MillerCoors sues Patriots football team over sponsorship deal

When is a deal a deal? Oh, that depends. On 26 September 2011 MillerCoors filed a lawsuit against the New England Patriots claiming the team reneged on an exclusive deal and chose to award that deal to its competitor, AB-InBev, instead.

MillerCoors (a joint venture of SABMiller and Molson Coors), which has been a sponsor of the Patriots for nearly ten years, said it negotiated an exclusive beer deal with the team that would begin at the end of this season 2011/12 and run through to 2019.

But after the deal was signed and even commemorated with a dinner organised by the marketing agent working on behalf of MillerCoors and the Patriots sales team, the company says the Patriots decided it was not a valid contract and chose to do the deal, for the same category and time frame of seven years, with AB-InBev.

The suit, which was filed in Massachusetts Superior Court, asks for the exclusive agreement to be deemed valid and enforceable and that the brewer be awarded additional damages to compensate them for costs and good will.

Interestingly, The Patriots’ litigation counsel Dan Goldberg of Bingham McCutchen told media that “since the team never had an agreement with MillerCoors, their decision to file this complaint is, at best, perplexing.”

Football sponsorship deals in the U.S. have been hotly contested between AB-InBev and MillerCoors.
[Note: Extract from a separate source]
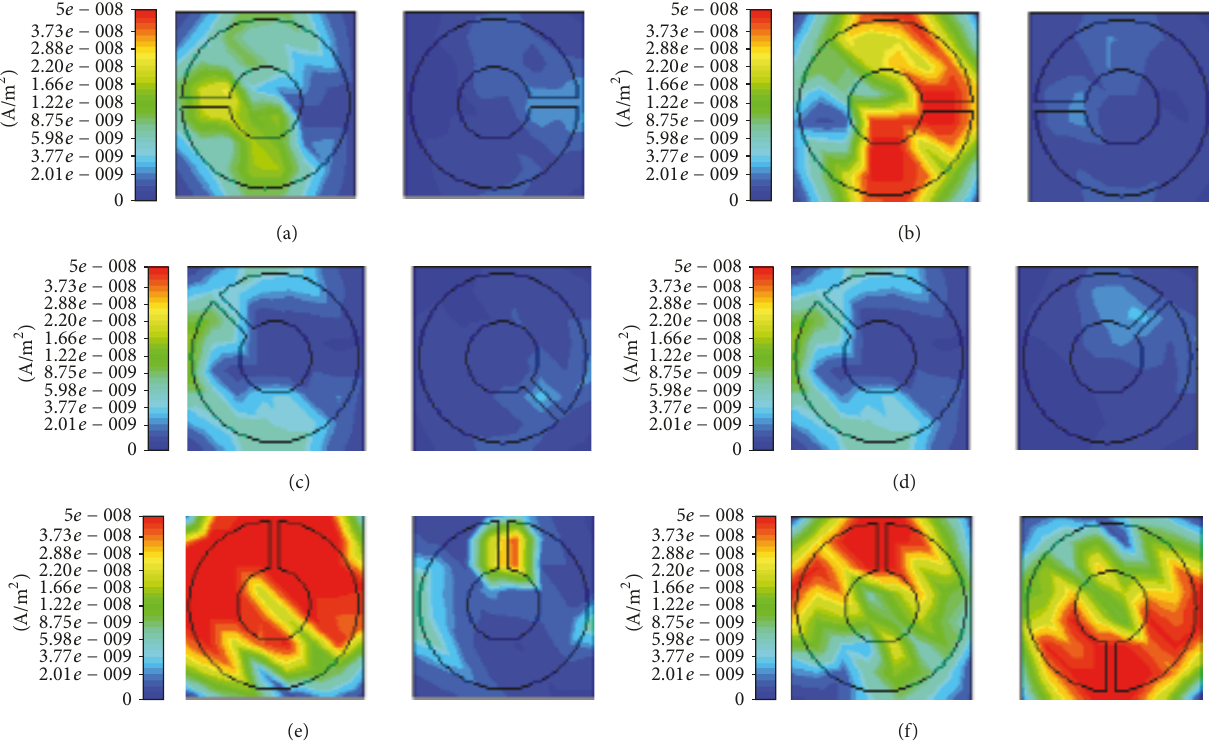
Figure 7: Different orientation of two rings: (a) 180 ∘ and 0 ∘ , (b) 0 ∘ and 180 ∘ , (c) 135 ∘ and − 45 ∘ , (d) 135 ∘ and 45 ∘ , (e) 90 ∘ and 90 ∘ , and (f) 90 ∘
From the 2002/03 season to the 2010/11 season, Miller Coors’ Coors Light brand was the official beer of the National Football League (NFL).

However, in 2010 AB-InBev paid a reported USD 1.2 billion (double what its predecessor supposedly paid for the deal) for the rights to get that designation for its Bud Light brand for the next six seasons, starting in 2011/12.
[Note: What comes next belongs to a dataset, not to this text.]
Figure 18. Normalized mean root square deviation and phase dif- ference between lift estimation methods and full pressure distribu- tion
When AB-InBev struck the deal with the NFL, sports insiders already questioned if it was worth it, as the deal comes with too little exclusivity. Bud Light will have the rights to the NFL shield and its marks, including the Super Bowl, but it doesn’t have exclusive rights to team logos – team deals are done separately. Not only that, team alcohol deals are also not exclusive. So the same team can have both Coors and Bud Light as sponsors.

The Patriots, for example, currently have beer deals, for this season, with MillerCoors, AB-InBev and Boston Beer, parent company of Sam Adams.

The AB-InBev-NFL agreement also doesn’t include the rights to use any players. Active players cannot endorse alcohol brands.

People in the U.S. beer business will probably say that signing up with the NFL still makes sense to AB-InBev because it gets all the behind-the-scenes people excited, from sales staff to retailers.

The problem is of course that Bud Light doesn’t exactly have a distribution problem to begin with.

And that gets us back to the teams. Beer drinkers, like any consumer, need to be addressed in a meaningful way. No one roots for the league. No one roots for the Super Bowl. They root for teams and AB-InBev didn’t buy team rights here.

Therefore, many observers thought that buying the NFL is an old age deal. It’s so “inside the box”.

As with all sports sponsorship deals, there is a lot of wishful thinking involved. Not least on the part of the sponsor. Perhaps AB-InBev could have used all that money more wisely, yet there is no denying that they have to tend to their major U.S. seller, the Bud Light brand, which they feel threatened by Coors Light.

While Bud Light has annual sales of USD 5.2 billion, according to Symphony/IRI, a market tracking firm, and Coors Light of only USD 1.9 billion, the smaller brand has grown at more than twice the rate that Bud Light has over the past year to September 2011.